Two hours later she has three dozen muffins cooling and homemade frosting nearly finished when Nathan walks into the room. He stands with his hands shoved in his pockets; he’s out of place there, just like he is in her life. “Hi, Claire. My mother said you were baking.”
“She’s right.” She runs her finger along the edge of the bowl and tastes the icing. “You wanna try some?” She holds out her finger still coated with icing -- it’s a test; every time she’s tried to bond, he pulls away. She expects nothing less this time.
He takes four steps forward, cups her one hand in both of his and licks the frosting away from her finger. “It’s good.”
“Thanks, it’s my mother’s receipt,” she says, just a hint of a shake to her voice before she turns and starts frosting the cupcakes.
“You miss them. Your family.” She focuses on the cupcakes, pastel wrappers and golden brown tops; it’s harder than she thought to hear the words aloud. “I’m sorry.”
She looks up, tears misting her eyes, and his almond circles stare back, the political veneer gone and all that’s left is sincerity and longing.

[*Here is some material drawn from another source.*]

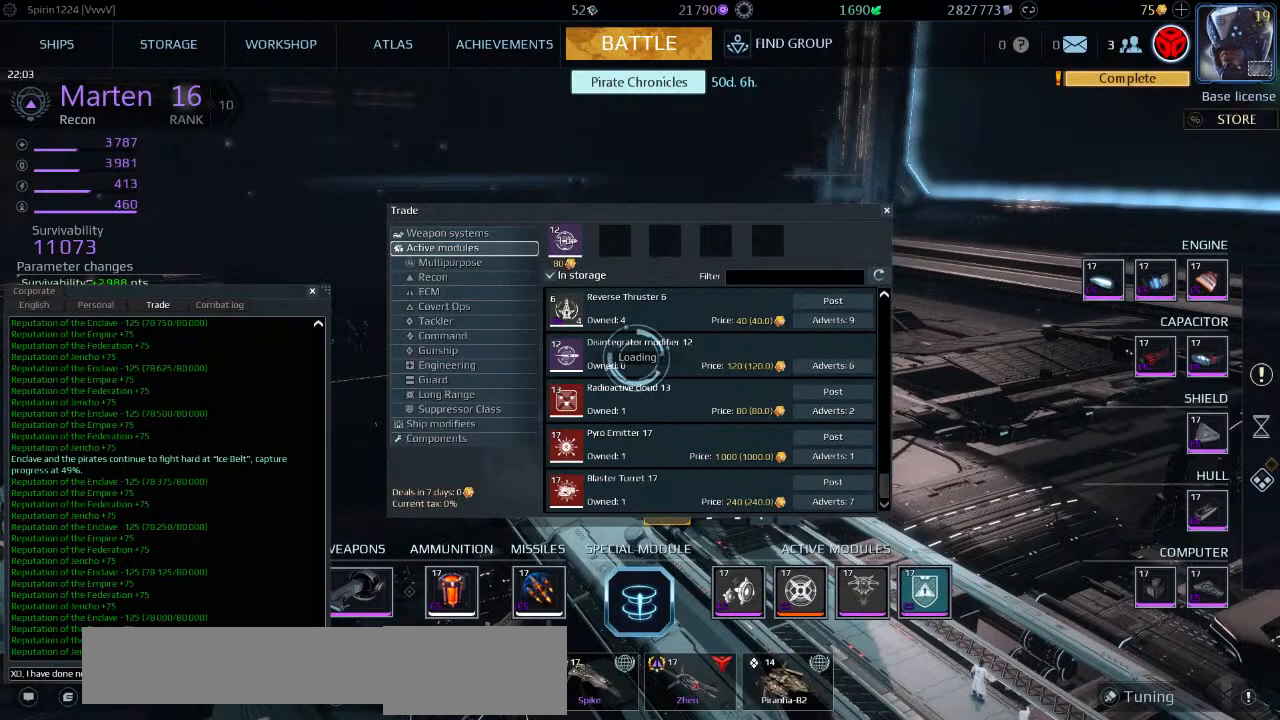
{"keys": [], "events": [[333, "tab", "down"], [400, "tab", "up"]]}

She holds out a cupcake doused in white frosting -- a peace offering.
He takes it, eats it slowly, and she gathers her thoughts, her emotions and replays the last thirty seconds in her mind and just when he finishes, opening his mouth to say something more, she pounces.
Her lips meet his in a rushed movement; his lips are warm and giving, and it’s not long before his tongue pushes gently against hers -- the cupcake she gave him still coating his tongue. She pushes back for a moment, stubble burning her smooth face and it’s all so wrong but she feels something, which is so much more than the nothing that has eaten her whole.
He pulls away first, blushing and stammering, making excuses even as he beats a hasty retreat from the kitchen; he leaves her alone with a myriad of feelings and a stinking realization: he tastes like home.
Claire/Bennet -- no touch
Between the two of them, no touch is a good touch. His hand on her back, his lips on her forehead, hers on his cheek and her arms around his waist -- they’re not good, innocent touches -- to the world, yes, to them, never.
He lies to her mother (It’s all right, Sandra. She’s our daughter, I love her very much), to her brother (I’ll be down in a minute, Lyle), to the world (I’m sorry, officer. I promise, it won’t happen again). She lets him because she can’t stop; she needs it just as much.
They tried once, not long after it started, not long after the world went crazy; no touch: it was their policy. Smiles and laughs, no problem; a causal brush after dinner doing the dishes or an innocent punch to the shoulder -- they were never that, they were always something more.
It didn’t last long; it lasted just long enough for them to end up on his bed while the rest of the family was out and her breathless cries shaking a room where the world might believe she had been made.
They push boundaries; it’s against the law but not nature, and every day that something happens, a brush, a hug, a kiss, something more, it’s one step farther down -- they’re one step closer to hell, where they’ll burn up -- hands on skin and crying out for more as the flames wash them away.